Plans by Chinese engineering company Sichuan Tengzhong Heavy Industrial Machinery to acquire General Motor’s Hummer unit appear to have hit the buffers.

The plan to purchase the sports utility brand was thrashed out last October to include existing dealer arrangements as well as IP licence rights to build the vehicle. Tengzhong had also previously said Hummer would offer an alternative powertrain in every model.

Although financial arrangements were not disclosed, Tengzhong said it intended to purchase Hummer through what it described as an “investment entity” in which it would hold an 80% stake. The remaining 20% was destined to have been taken by private entrepreneur Suolang Duoji.

However, the deal seems to be mired in complicated talks now going on at the Chinese ministry of commerce concerning the mechanics of the purchase.

Sources close to the matter also highlighted Chinese reports that the ministry of commerce maintained it had not received any applications, although an agreement had been inked to sell Hummer last October.

Despite that position, Tengzhong has previously noted the deal was subject to “customary closing conditions and regulatory approvals and/or review by government agencies in the US and China,” which may or not have triggered the current apparent impasse.

The original agreement also specified that Hummer would contract to buy vehicle manufacturing, key components and business services from GM. The US automaker’s Shreevport assembly plant in Louisiana would continue to build the H3 SUV and its H3T pickup derivative.

A GM Europe spokesman told just-auto that South African H3 assembly was continuing “until the deal is done” in both left- and right-hand drive.

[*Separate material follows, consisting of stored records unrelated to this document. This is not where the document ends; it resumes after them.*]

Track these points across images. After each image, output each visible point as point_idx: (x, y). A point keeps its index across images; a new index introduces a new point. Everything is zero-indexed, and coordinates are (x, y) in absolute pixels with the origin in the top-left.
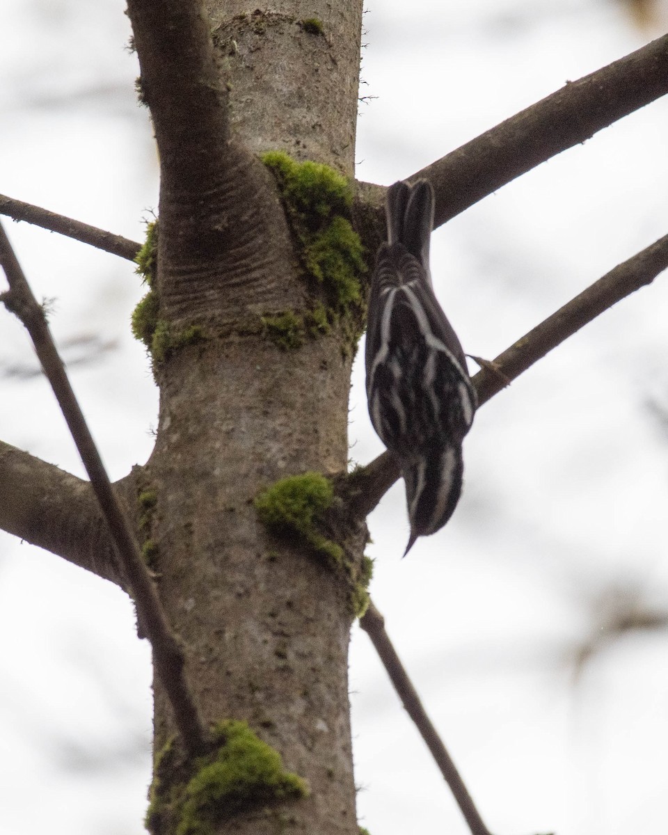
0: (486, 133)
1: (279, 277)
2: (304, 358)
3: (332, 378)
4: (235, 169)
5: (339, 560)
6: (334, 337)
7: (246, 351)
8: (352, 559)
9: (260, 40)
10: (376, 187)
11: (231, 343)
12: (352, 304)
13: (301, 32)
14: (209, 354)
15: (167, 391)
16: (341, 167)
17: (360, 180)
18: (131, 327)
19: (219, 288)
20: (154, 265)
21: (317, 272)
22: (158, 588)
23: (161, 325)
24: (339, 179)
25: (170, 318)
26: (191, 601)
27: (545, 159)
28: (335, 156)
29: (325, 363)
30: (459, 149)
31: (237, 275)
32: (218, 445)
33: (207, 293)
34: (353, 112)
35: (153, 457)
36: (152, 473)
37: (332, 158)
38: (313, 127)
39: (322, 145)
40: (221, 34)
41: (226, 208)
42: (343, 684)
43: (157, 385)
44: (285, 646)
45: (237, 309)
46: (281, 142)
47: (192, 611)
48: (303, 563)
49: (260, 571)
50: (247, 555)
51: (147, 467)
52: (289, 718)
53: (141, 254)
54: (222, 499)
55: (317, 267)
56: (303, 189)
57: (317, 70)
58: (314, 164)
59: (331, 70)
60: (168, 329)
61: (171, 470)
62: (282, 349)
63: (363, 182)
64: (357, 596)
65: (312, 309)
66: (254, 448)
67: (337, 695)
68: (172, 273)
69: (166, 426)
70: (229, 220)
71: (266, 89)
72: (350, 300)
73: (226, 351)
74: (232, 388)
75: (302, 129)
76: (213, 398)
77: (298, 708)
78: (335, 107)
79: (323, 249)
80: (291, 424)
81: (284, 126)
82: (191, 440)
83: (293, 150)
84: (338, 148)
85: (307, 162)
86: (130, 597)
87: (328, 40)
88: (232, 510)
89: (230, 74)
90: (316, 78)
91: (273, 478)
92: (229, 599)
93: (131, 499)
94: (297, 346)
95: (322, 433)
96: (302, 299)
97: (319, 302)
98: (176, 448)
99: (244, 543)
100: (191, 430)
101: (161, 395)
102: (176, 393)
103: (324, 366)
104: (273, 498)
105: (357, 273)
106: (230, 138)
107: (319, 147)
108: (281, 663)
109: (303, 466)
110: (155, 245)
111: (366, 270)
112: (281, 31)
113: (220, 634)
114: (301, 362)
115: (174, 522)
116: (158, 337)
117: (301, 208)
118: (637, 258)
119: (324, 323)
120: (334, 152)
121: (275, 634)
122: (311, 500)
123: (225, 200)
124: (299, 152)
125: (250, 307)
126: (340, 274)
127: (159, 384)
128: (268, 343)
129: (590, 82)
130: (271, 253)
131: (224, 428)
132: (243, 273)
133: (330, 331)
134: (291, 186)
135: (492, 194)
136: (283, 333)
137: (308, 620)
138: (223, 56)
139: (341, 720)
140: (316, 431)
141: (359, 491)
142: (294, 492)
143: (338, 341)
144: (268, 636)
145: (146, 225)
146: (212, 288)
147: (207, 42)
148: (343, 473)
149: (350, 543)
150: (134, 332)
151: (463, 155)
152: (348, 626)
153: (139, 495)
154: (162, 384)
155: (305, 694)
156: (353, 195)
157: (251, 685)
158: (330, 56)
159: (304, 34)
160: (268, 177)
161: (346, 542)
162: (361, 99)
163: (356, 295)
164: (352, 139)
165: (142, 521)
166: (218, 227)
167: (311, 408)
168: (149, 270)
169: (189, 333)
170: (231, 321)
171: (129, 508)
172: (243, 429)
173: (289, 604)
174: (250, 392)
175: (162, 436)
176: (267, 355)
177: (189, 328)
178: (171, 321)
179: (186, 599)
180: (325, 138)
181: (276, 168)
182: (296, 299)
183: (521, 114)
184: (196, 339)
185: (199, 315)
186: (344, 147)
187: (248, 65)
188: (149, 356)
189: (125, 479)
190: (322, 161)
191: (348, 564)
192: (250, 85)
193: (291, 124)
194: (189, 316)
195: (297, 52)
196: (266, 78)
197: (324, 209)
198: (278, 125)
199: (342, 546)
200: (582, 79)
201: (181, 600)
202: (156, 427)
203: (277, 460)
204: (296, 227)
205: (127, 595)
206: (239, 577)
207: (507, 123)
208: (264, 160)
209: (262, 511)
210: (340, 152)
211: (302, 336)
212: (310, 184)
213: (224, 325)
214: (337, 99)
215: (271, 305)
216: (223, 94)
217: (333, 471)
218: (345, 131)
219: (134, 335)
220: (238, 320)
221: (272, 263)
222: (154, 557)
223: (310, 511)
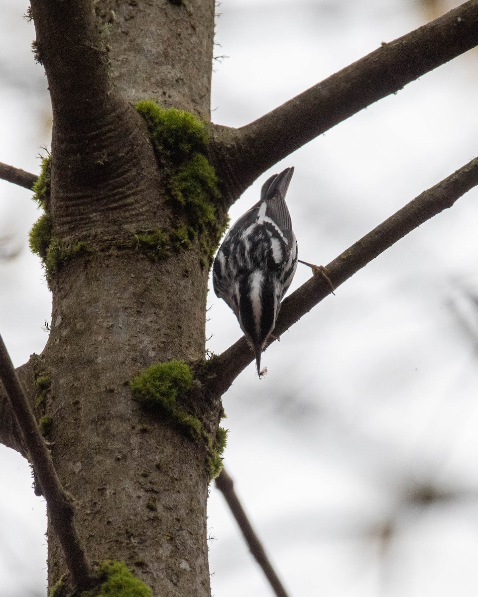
0: (317, 86)
1: (149, 202)
2: (170, 268)
3: (193, 283)
4: (114, 114)
5: (198, 431)
6: (194, 251)
7: (123, 262)
8: (209, 431)
9: (134, 10)
10: (228, 129)
11: (110, 256)
12: (209, 224)
13: (166, 4)
14: (93, 264)
15: (59, 294)
16: (199, 113)
17: (215, 123)
18: (29, 242)
19: (100, 211)
20: (48, 193)
21: (180, 198)
22: (52, 454)
23: (54, 241)
24: (198, 123)
25: (60, 235)
26: (79, 464)
27: (365, 106)
28: (195, 104)
29: (187, 272)
30: (295, 98)
31: (115, 201)
32: (100, 338)
33: (91, 216)
34: (208, 69)
35: (47, 348)
36: (47, 361)
37: (192, 106)
38: (177, 81)
39: (184, 95)
40: (102, 5)
41: (105, 146)
42: (202, 532)
43: (50, 291)
44: (154, 500)
45: (116, 228)
46: (150, 93)
47: (79, 472)
48: (169, 434)
49: (135, 440)
50: (124, 427)
51: (43, 356)
52: (159, 559)
53: (37, 184)
54: (103, 382)
55: (180, 194)
56: (169, 130)
57: (179, 35)
58: (177, 111)
59: (191, 35)
60: (60, 244)
61: (62, 358)
62: (152, 261)
63: (217, 125)
64: (213, 460)
65: (176, 228)
66: (129, 340)
67: (197, 540)
68: (63, 199)
69: (57, 324)
70: (108, 155)
71: (139, 50)
72: (207, 220)
73: (106, 262)
74: (112, 292)
75: (168, 82)
76: (96, 300)
77: (165, 550)
78: (194, 64)
79: (185, 179)
80: (159, 322)
81: (153, 80)
82: (77, 334)
83: (160, 99)
84: (197, 97)
85: (171, 109)
86: (29, 462)
87: (188, 10)
88: (112, 391)
89: (109, 38)
90: (179, 41)
91: (145, 365)
92: (109, 462)
93: (30, 382)
94: (163, 258)
95: (185, 329)
96: (168, 220)
97: (181, 223)
98: (66, 341)
99: (121, 417)
100: (78, 326)
101: (54, 298)
102: (66, 296)
103: (186, 274)
104: (145, 381)
105: (212, 199)
106: (108, 90)
107: (181, 97)
108: (152, 514)
109: (169, 356)
110: (48, 176)
111: (220, 196)
112: (151, 3)
113: (102, 490)
114: (167, 271)
115: (64, 401)
116: (51, 251)
117: (167, 146)
118: (439, 186)
119: (186, 240)
120: (193, 101)
121: (147, 491)
122: (175, 382)
123: (105, 140)
124: (165, 101)
125: (126, 226)
126: (199, 199)
127: (52, 289)
128: (141, 256)
129: (401, 43)
130: (142, 182)
131: (105, 324)
132: (120, 199)
133: (191, 246)
134: (159, 128)
135: (321, 135)
136: (153, 247)
137: (174, 480)
138: (103, 23)
139: (200, 561)
140: (180, 327)
141: (215, 375)
142: (161, 376)
143: (197, 253)
144: (141, 493)
145: (41, 160)
146: (95, 211)
147: (90, 12)
148: (201, 361)
149: (207, 418)
150: (31, 247)
151: (298, 103)
152: (206, 485)
153: (36, 379)
154: (55, 289)
155: (172, 539)
156: (209, 135)
157: (127, 532)
158: (190, 23)
159: (169, 5)
160: (140, 121)
161: (204, 417)
162: (215, 58)
163: (212, 216)
164: (208, 90)
165: (39, 400)
166: (100, 162)
167: (176, 308)
168: (44, 197)
169: (76, 248)
170: (110, 238)
171: (28, 390)
172: (121, 326)
173: (158, 467)
174: (126, 295)
175: (55, 331)
176: (139, 266)
177: (77, 243)
178: (62, 237)
179: (74, 463)
180: (186, 89)
181: (147, 114)
182: (163, 219)
183: (345, 70)
184: (83, 252)
185: (84, 233)
186: (201, 97)
187: (123, 30)
188: (43, 267)
189: (24, 366)
190: (184, 108)
191: (206, 434)
192: (125, 46)
193: (158, 78)
194: (77, 234)
195: (164, 20)
196: (138, 41)
197: (186, 147)
198: (148, 79)
199: (201, 420)
200: (396, 41)
201: (71, 464)
202: (50, 324)
203: (148, 351)
204: (163, 161)
205: (26, 460)
206: (117, 445)
207: (334, 78)
208: (137, 107)
209: (136, 391)
210: (198, 101)
211: (167, 250)
212: (174, 127)
213: (106, 241)
214: (196, 58)
215: (143, 225)
216: (103, 53)
217: (193, 359)
218: (202, 84)
219: (31, 250)
220: (116, 237)
221: (143, 191)
222: (48, 429)
223: (175, 391)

European and UK sales have, however, slowed to a trickle following the demise last year of Netherlands-based Kroymans which also imported and distributed Cadillac and the Chevrolet Camaro.

Chinese media reports have suggested that, should the Chinese government scupper the Hummer deal, Tengzhong could seek an offshore solution.

Calls to the Chinese ministry of commerce did not yield any light on the situation. General Motors declined to comment.

Sichuan Tengzhong Heavy Industrial Machinery is one of China’s major privately-owned engineering companies.